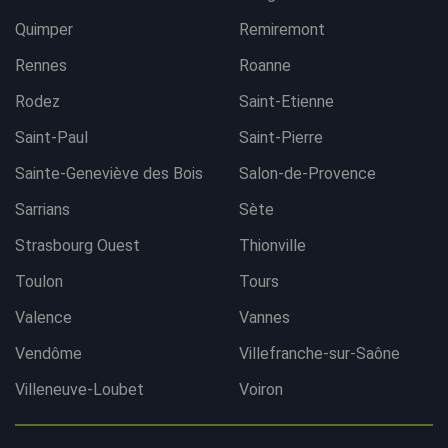
Quimper
Remiremont
Rennes
Roanne
Rodez
Saint-Etienne
Saint-Paul
Saint-Pierre
Sainte-Geneviève des Bois
Salon-de-Provence
Sarrians
Sète
Strasbourg Ouest
Thionville
Toulon
Tours
Valence
Vannes
Vendôme
Villefranche-sur-Saône
Villeneuve-Loubet
Voiron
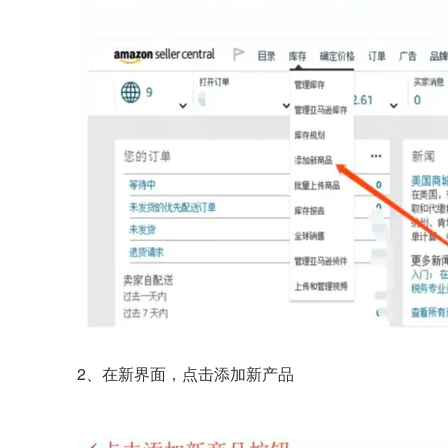
2、在新界面，点击添加新产品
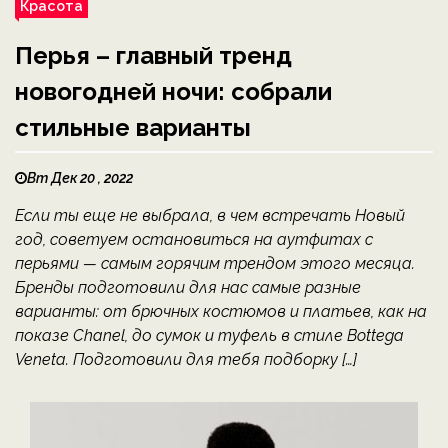
Красота
Перья – главный тренд
новогодней ночи: собрали
стильные варианты
Вт Дек 20 , 2022
Если ты еще не выбрала, в чем встречать Новый
год, советуем остановиться на аутфитах с
перьями — самым горячим трендом этого месяца.
Бренды подготовили для нас самые разные
варианты: от брючных костюмов и платьев, как на
показе Chanel, до сумок и туфель в стиле Bottega
Veneta. Подготовили для тебя подборку […]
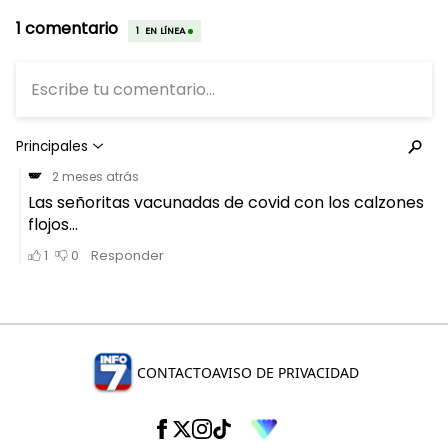
CONTACTO
AVISO DE PRIVACIDAD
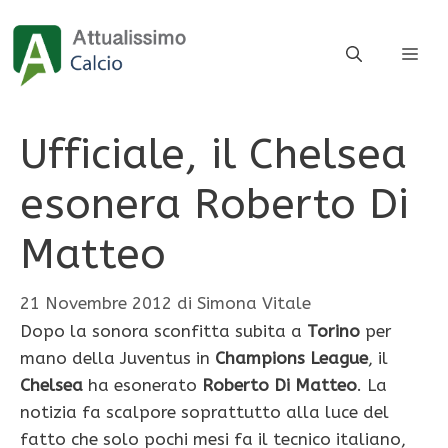
Vai
al
ME
contenuto
Ufficiale, il Chelsea
esonera Roberto Di
Matteo
21 Novembre 2012
di
Simona Vitale
Dopo la sonora sconfitta subita a
Torino
per
mano della Juventus in
Champions League
, il
Chelsea
ha esonerato
Roberto Di Matteo
. La
notizia fa scalpore soprattutto alla luce del
fatto che solo pochi mesi fa il tecnico italiano,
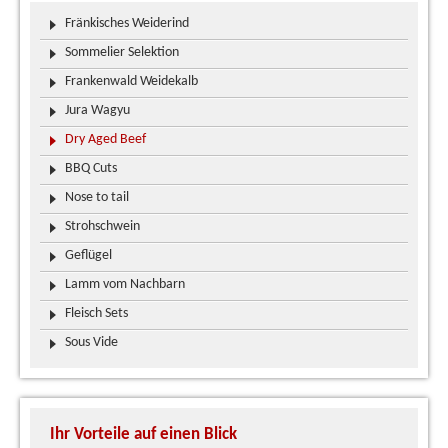
Fränkisches Weiderind
Sommelier Selektion
Frankenwald Weidekalb
Jura Wagyu
Dry Aged Beef
BBQ Cuts
Nose to tail
Strohschwein
Geflügel
Lamm vom Nachbarn
Fleisch Sets
Sous Vide
Ihr Vorteile auf einen Blick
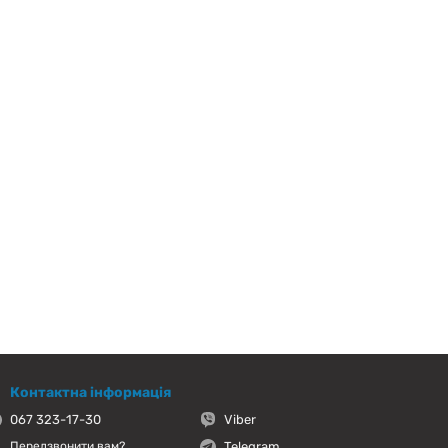
Контактна інформація
067 323-17-30
Viber
Telegram
Передзвонити вам?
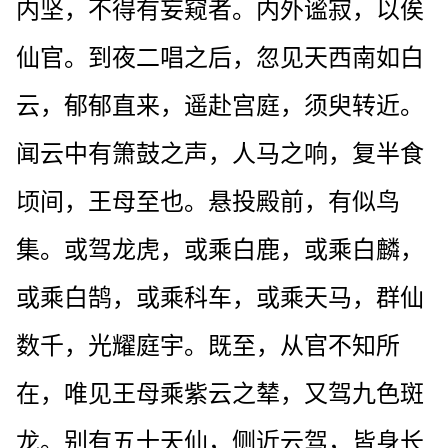
内坚，不得有妄窥者。内外谧寂，以俟
仙官。到夜二唱之后，忽见天西南如白
云，郁郁直来，遥赴宫庭，须臾转近。
闻云中有箫鼓之声，人马之响，复半食
顷间，王母至也。悬投殿前，有似鸟
集。或驾龙虎，或乘白鹿，或乘白麟，
或乘白鹄，或乘科车，或乘天马，群仙
数千，光耀庭宇。既至，从官不知所
在，唯见王母乘紫云之辇，又驾九色斑
龙。别有五十天仙，侧近云驾，皆身长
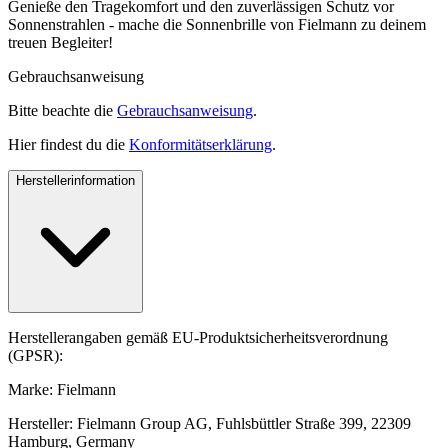
Genieße den Tragekomfort und den zuverlässigen Schutz vor
Sonnenstrahlen - mache die Sonnenbrille von Fielmann zu deinem
treuen Begleiter!
Gebrauchsanweisung
Bitte beachte die
Gebrauchsanweisung
.
Hier findest du die
Konformitätserklärung
.
Herstellerinformation
Herstellerangaben gemäß EU-Produktsicherheitsverordnung
(GPSR):
Marke: Fielmann
Hersteller: Fielmann Group AG, Fuhlsbüttler Straße 399, 22309
Hamburg, Germany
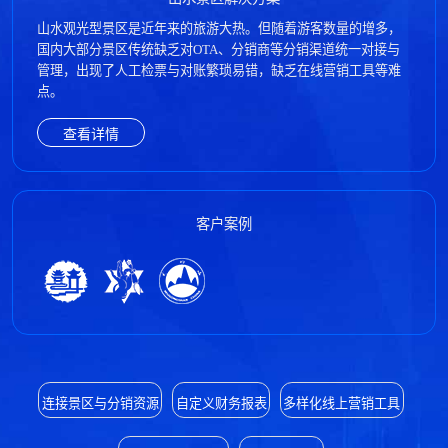
山水观光型景区是近年来的旅游大热。但随着游客数量的增多，
国内大部分景区传统缺乏对OTA、分销商等分销渠道统一对接与
管理，出现了人工检票与对账繁琐易错，缺乏在线营销工具等难
点。
查看详情
客户案例
连接景区与分销资源
自定义财务报表
多样化线上营销工具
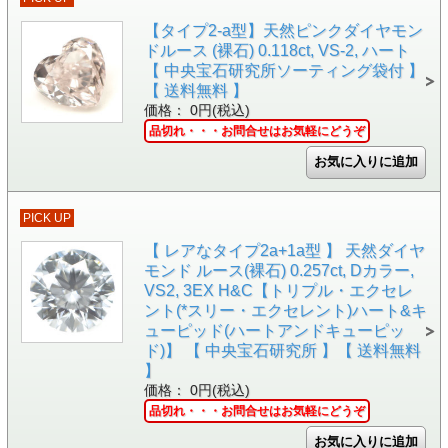
【タイプ2-a型】天然ピンクダイヤモン
ドルース (裸石) 0.118ct, VS-2, ハート
【 中央宝石研究所ソーティング袋付 】
【 送料無料 】
価格： 0円(税込)
品切れ・・・お問合せはお気軽にどうぞ
PICK UP
【 レアなタイプ2a+1a型 】 天然ダイヤ
モンド ルース(裸石) 0.257ct, Dカラー,
VS2, 3EX H&C【トリプル・エクセレ
ント(*スリー・エクセレント)ハート&キ
ューピッド(ハートアンドキューピッ
ド)】 【 中央宝石研究所 】【 送料無料
】
価格： 0円(税込)
品切れ・・・お問合せはお気軽にどうぞ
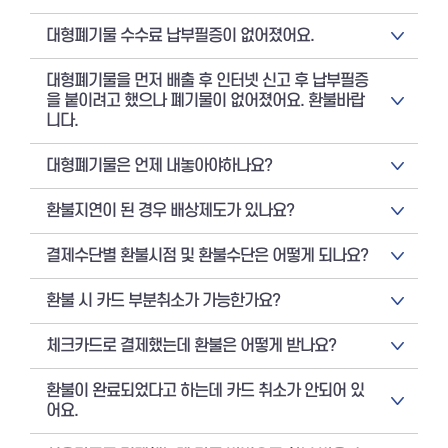
대형폐기물 수수료 납부필증이 없어졌어요.
대형폐기물을 먼저 배출 후 인터넷 신고 후 납부필증
을 붙이려고 했으나 폐기물이 없어졌어요. 환불바랍
니다.
대형폐기물은 언제 내놓아야하나요?
환불지연이 된 경우 배상제도가 있나요?
결제수단별 환불시점 및 환불수단은 어떻게 되나요?
환불 시 카드 부분취소가 가능한가요?
체크카드로 결제했는데 환불은 어떻게 받나요?
환불이 완료되었다고 하는데 카드 취소가 안되어 있
어요.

----

_Work task_:
Reproduce the text of the rows verbatim, from the start of the rows through the line containing "AVISO DE PRIVACIDAD", with both ends included. Leave the pictures out of the answer.

_Output below_:
Quimper
Remiremont
Rennes
Roanne
Rodez
Saint-Etienne
Saint-Paul
Saint-Pierre
Sainte-Geneviève des Bois
Salon-de-Provence
Sarrians
Sète
Strasbourg Ouest
Thionville
Toulon
Tours
Valence
Vannes
Vendôme
Villefranche-sur-Saône
Villeneuve-Loubet
Voiron
2、在新界面，点击添加新产品
Красота
Перья – главный тренд
новогодней ночи: собрали
стильные варианты
Вт Дек 20 , 2022
Если ты еще не выбрала, в чем встречать Новый
год, советуем остановиться на аутфитах с
перьями — самым горячим трендом этого месяца.
Бренды подготовили для нас самые разные
варианты: от брючных костюмов и платьев, как на
показе Chanel, до сумок и туфель в стиле Bottega
Veneta. Подготовили для тебя подборку […]
CONTACTO
AVISO DE PRIVACIDAD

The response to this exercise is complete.